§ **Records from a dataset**
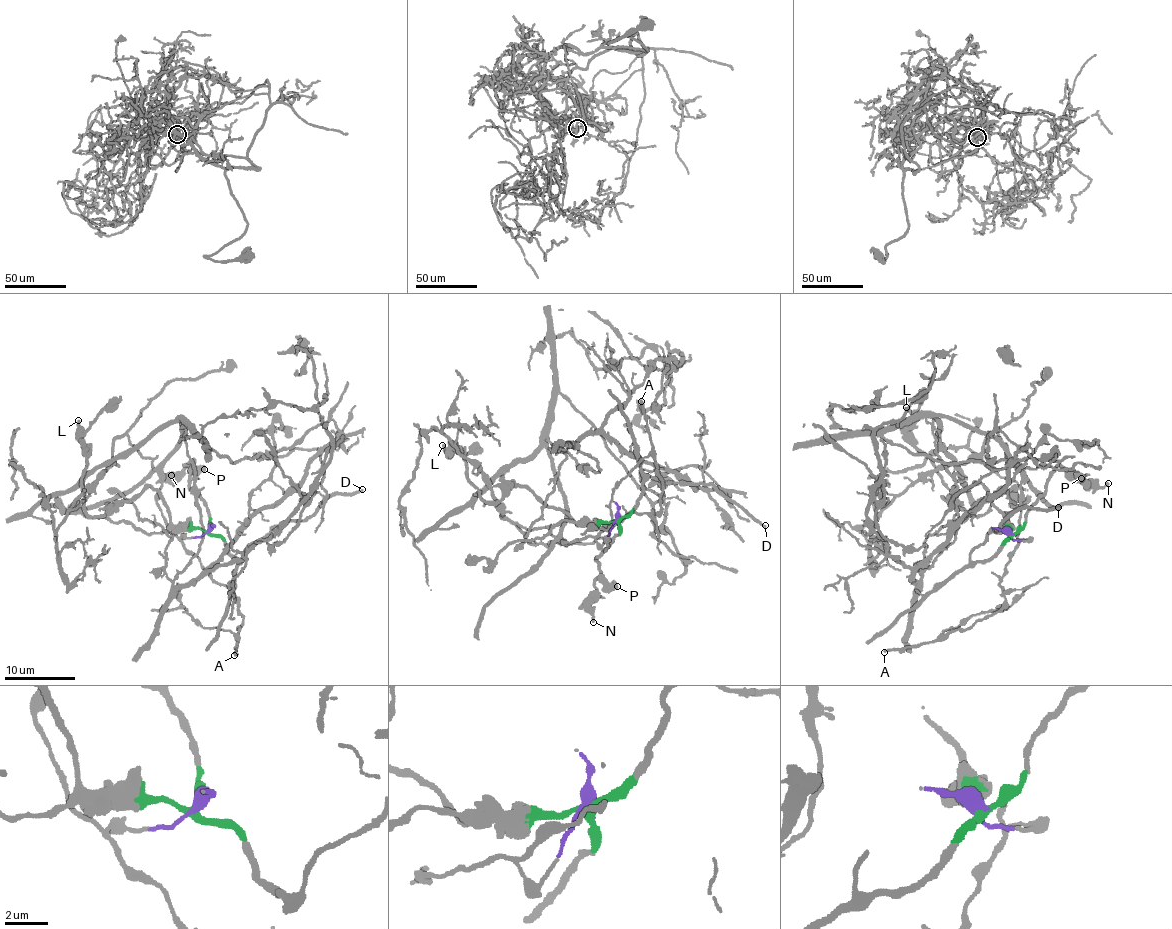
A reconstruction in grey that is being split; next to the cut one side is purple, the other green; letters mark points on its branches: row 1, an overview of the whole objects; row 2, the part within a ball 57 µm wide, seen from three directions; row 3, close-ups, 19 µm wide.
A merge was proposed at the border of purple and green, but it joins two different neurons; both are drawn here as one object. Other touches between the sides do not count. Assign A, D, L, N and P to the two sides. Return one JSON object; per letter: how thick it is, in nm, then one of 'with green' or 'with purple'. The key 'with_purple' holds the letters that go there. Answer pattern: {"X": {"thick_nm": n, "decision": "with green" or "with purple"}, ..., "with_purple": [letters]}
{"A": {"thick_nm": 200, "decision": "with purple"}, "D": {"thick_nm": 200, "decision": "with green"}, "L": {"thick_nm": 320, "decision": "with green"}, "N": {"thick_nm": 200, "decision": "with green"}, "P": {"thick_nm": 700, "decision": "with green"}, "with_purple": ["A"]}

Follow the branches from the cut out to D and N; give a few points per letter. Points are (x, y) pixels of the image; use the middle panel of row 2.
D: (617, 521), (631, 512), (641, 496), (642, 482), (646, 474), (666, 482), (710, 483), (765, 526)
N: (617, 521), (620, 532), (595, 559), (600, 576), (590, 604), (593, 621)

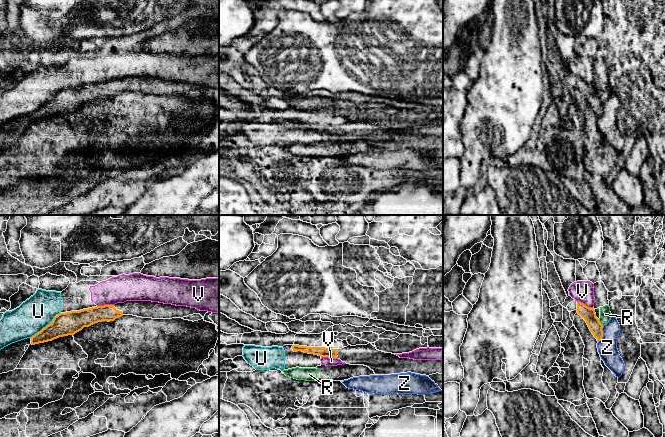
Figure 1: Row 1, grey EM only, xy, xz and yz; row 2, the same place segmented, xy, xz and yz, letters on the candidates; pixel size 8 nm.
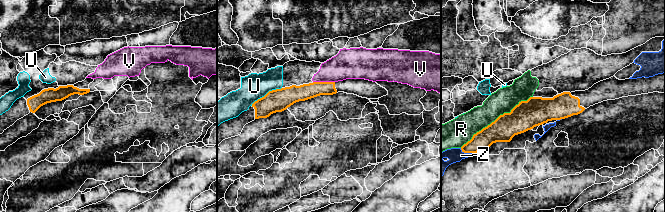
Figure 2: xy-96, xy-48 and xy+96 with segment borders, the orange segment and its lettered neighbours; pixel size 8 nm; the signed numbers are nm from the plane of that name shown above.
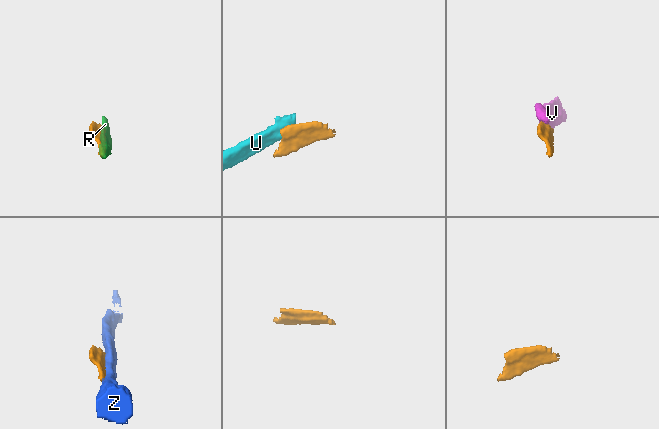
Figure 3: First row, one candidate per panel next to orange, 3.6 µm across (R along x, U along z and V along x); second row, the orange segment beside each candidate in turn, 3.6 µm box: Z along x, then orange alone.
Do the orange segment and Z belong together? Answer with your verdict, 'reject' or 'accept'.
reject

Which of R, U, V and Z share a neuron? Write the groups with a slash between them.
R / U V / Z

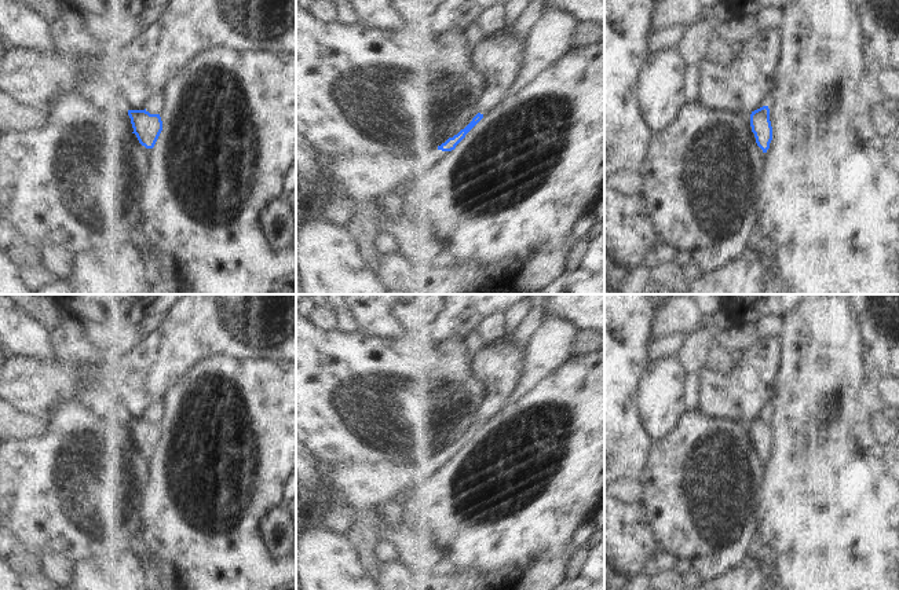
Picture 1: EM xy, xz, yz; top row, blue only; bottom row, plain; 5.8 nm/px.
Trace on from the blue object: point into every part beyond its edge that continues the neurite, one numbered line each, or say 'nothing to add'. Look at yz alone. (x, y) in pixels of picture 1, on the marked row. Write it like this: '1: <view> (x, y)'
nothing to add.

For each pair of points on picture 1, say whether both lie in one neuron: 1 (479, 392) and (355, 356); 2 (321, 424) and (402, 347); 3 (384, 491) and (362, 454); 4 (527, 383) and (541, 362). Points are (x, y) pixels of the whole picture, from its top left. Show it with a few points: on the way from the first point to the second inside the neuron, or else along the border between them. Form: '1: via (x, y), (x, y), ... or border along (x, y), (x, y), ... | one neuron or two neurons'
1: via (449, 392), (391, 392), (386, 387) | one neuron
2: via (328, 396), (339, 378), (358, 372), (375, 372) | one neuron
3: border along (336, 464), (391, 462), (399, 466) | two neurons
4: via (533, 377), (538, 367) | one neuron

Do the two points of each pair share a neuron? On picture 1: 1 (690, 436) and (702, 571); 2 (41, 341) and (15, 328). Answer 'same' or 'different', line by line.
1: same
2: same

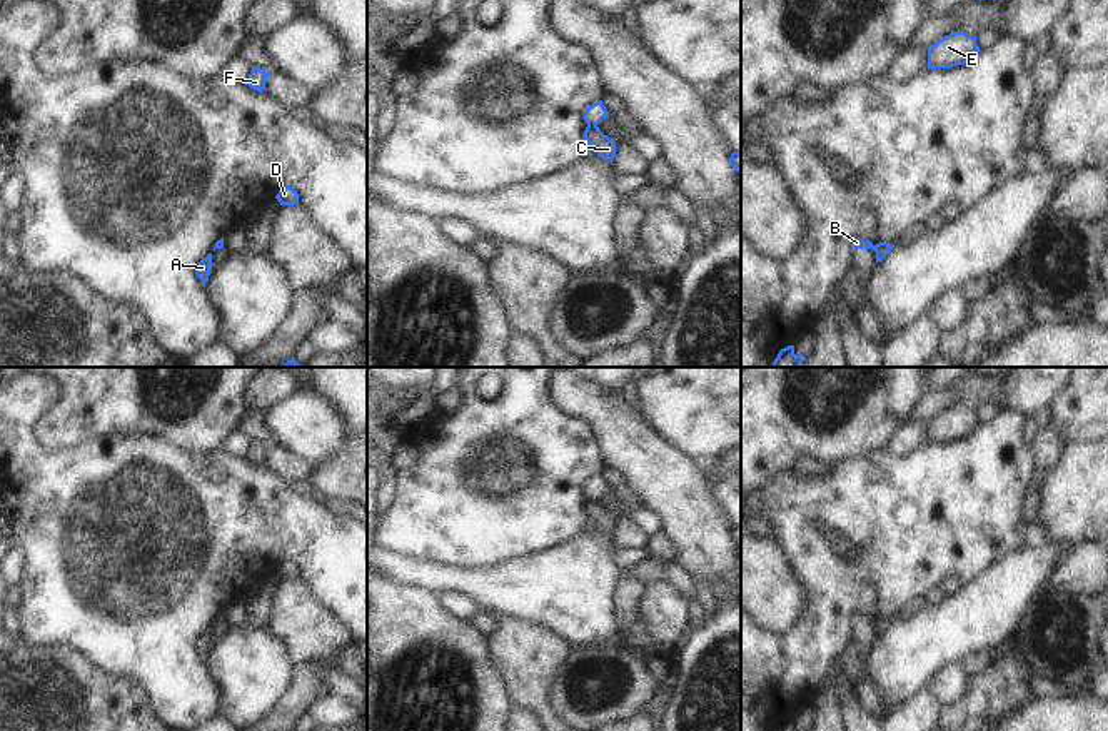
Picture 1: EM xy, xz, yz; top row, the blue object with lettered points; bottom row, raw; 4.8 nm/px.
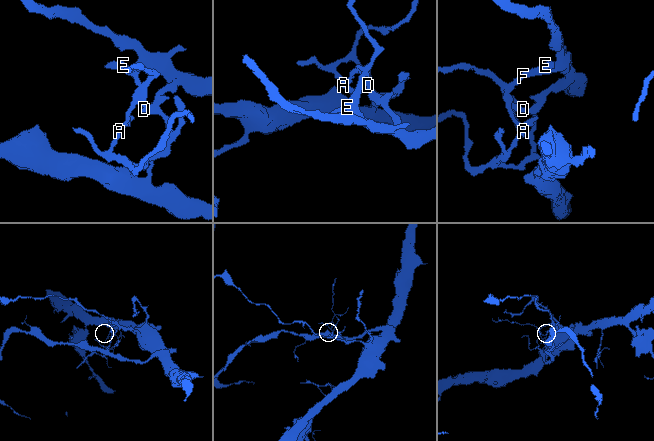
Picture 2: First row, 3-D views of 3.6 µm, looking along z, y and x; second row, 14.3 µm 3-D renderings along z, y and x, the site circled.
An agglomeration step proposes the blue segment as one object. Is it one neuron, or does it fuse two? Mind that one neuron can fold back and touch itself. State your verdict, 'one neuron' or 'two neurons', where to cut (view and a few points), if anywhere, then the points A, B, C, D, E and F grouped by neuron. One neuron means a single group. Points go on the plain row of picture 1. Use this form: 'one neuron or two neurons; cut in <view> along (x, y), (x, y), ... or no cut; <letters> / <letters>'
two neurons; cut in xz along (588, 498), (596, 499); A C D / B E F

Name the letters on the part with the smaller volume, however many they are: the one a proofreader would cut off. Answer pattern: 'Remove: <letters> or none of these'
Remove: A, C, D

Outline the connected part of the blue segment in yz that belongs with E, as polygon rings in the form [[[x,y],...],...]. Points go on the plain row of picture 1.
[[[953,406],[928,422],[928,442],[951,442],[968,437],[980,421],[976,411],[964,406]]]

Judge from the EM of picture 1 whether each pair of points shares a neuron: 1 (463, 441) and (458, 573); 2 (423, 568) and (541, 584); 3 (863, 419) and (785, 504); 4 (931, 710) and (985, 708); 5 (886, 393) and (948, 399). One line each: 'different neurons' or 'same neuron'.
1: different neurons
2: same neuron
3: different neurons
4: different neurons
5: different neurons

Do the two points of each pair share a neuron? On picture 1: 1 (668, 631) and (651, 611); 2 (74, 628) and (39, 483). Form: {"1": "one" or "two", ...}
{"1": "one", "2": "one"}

§ **Action item**
Copy every record above exactly as written, but leave out the pictures.

§ **Finished exercise**
A reconstruction in grey that is being split; next to the cut one side is purple, the other green; letters mark points on its branches: row 1, an overview of the whole objects; row 2, the part within a ball 57 µm wide, seen from three directions; row 3, close-ups, 19 µm wide.
A merge was proposed at the border of purple and green, but it joins two different neurons; both are drawn here as one object. Other touches between the sides do not count. Assign A, D, L, N and P to the two sides. Return one JSON object; per letter: how thick it is, in nm, then one of 'with green' or 'with purple'. The key 'with_purple' holds the letters that go there. Answer pattern: {"X": {"thick_nm": n, "decision": "with green" or "with purple"}, ..., "with_purple": [letters]}
{"A": {"thick_nm": 200, "decision": "with purple"}, "D": {"thick_nm": 200, "decision": "with green"}, "L": {"thick_nm": 320, "decision": "with green"}, "N": {"thick_nm": 200, "decision": "with green"}, "P": {"thick_nm": 700, "decision": "with green"}, "with_purple": ["A"]}

Follow the branches from the cut out to D and N; give a few points per letter. Points are (x, y) pixels of the image; use the middle panel of row 2.
D: (617, 521), (631, 512), (641, 496), (642, 482), (646, 474), (666, 482), (710, 483), (765, 526)
N: (617, 521), (620, 532), (595, 559), (600, 576), (590, 604), (593, 621)

Figure 1: Row 1, grey EM only, xy, xz and yz; row 2, the same place segmented, xy, xz and yz, letters on the candidates; pixel size 8 nm.
Figure 2: xy-96, xy-48 and xy+96 with segment borders, the orange segment and its lettered neighbours; pixel size 8 nm; the signed numbers are nm from the plane of that name shown above.
Figure 3: First row, one candidate per panel next to orange, 3.6 µm across (R along x, U along z and V along x); second row, the orange segment beside each candidate in turn, 3.6 µm box: Z along x, then orange alone.
Do the orange segment and Z belong together? Answer with your verdict, 'reject' or 'accept'.
reject

Which of R, U, V and Z share a neuron? Write the groups with a slash between them.
R / U V / Z

Picture 1: EM xy, xz, yz; top row, blue only; bottom row, plain; 5.8 nm/px.
Trace on from the blue object: point into every part beyond its edge that continues the neurite, one numbered line each, or say 'nothing to add'. Look at yz alone. (x, y) in pixels of picture 1, on the marked row. Write it like this: '1: <view> (x, y)'
nothing to add.

For each pair of points on picture 1, say whether both lie in one neuron: 1 (479, 392) and (355, 356); 2 (321, 424) and (402, 347); 3 (384, 491) and (362, 454); 4 (527, 383) and (541, 362). Points are (x, y) pixels of the whole picture, from its top left. Show it with a few points: on the way from the first point to the second inside the neuron, or else along the border between them. Form: '1: via (x, y), (x, y), ... or border along (x, y), (x, y), ... | one neuron or two neurons'
1: via (449, 392), (391, 392), (386, 387) | one neuron
2: via (328, 396), (339, 378), (358, 372), (375, 372) | one neuron
3: border along (336, 464), (391, 462), (399, 466) | two neurons
4: via (533, 377), (538, 367) | one neuron

Do the two points of each pair share a neuron? On picture 1: 1 (690, 436) and (702, 571); 2 (41, 341) and (15, 328). Answer 'same' or 'different', line by line.
1: same
2: same

Picture 1: EM xy, xz, yz; top row, the blue object with lettered points; bottom row, raw; 4.8 nm/px.
Picture 2: First row, 3-D views of 3.6 µm, looking along z, y and x; second row, 14.3 µm 3-D renderings along z, y and x, the site circled.
An agglomeration step proposes the blue segment as one object. Is it one neuron, or does it fuse two? Mind that one neuron can fold back and touch itself. State your verdict, 'one neuron' or 'two neurons', where to cut (view and a few points), if anywhere, then the points A, B, C, D, E and F grouped by neuron. One neuron means a single group. Points go on the plain row of picture 1. Use this form: 'one neuron or two neurons; cut in <view> along (x, y), (x, y), ... or no cut; <letters> / <letters>'
two neurons; cut in xz along (588, 498), (596, 499); A C D / B E F

Name the letters on the part with the smaller volume, however many they are: the one a proofreader would cut off. Answer pattern: 'Remove: <letters> or none of these'
Remove: A, C, D

Outline the connected part of the blue segment in yz that belongs with E, as polygon rings in the form [[[x,y],...],...]. Points go on the plain row of picture 1.
[[[953,406],[928,422],[928,442],[951,442],[968,437],[980,421],[976,411],[964,406]]]

Judge from the EM of picture 1 whether each pair of points shares a neuron: 1 (463, 441) and (458, 573); 2 (423, 568) and (541, 584); 3 (863, 419) and (785, 504); 4 (931, 710) and (985, 708); 5 (886, 393) and (948, 399). One line each: 'different neurons' or 'same neuron'.
1: different neurons
2: same neuron
3: different neurons
4: different neurons
5: different neurons

Do the two points of each pair share a neuron? On picture 1: 1 (668, 631) and (651, 611); 2 (74, 628) and (39, 483). Form: {"1": "one" or "two", ...}
{"1": "one", "2": "one"}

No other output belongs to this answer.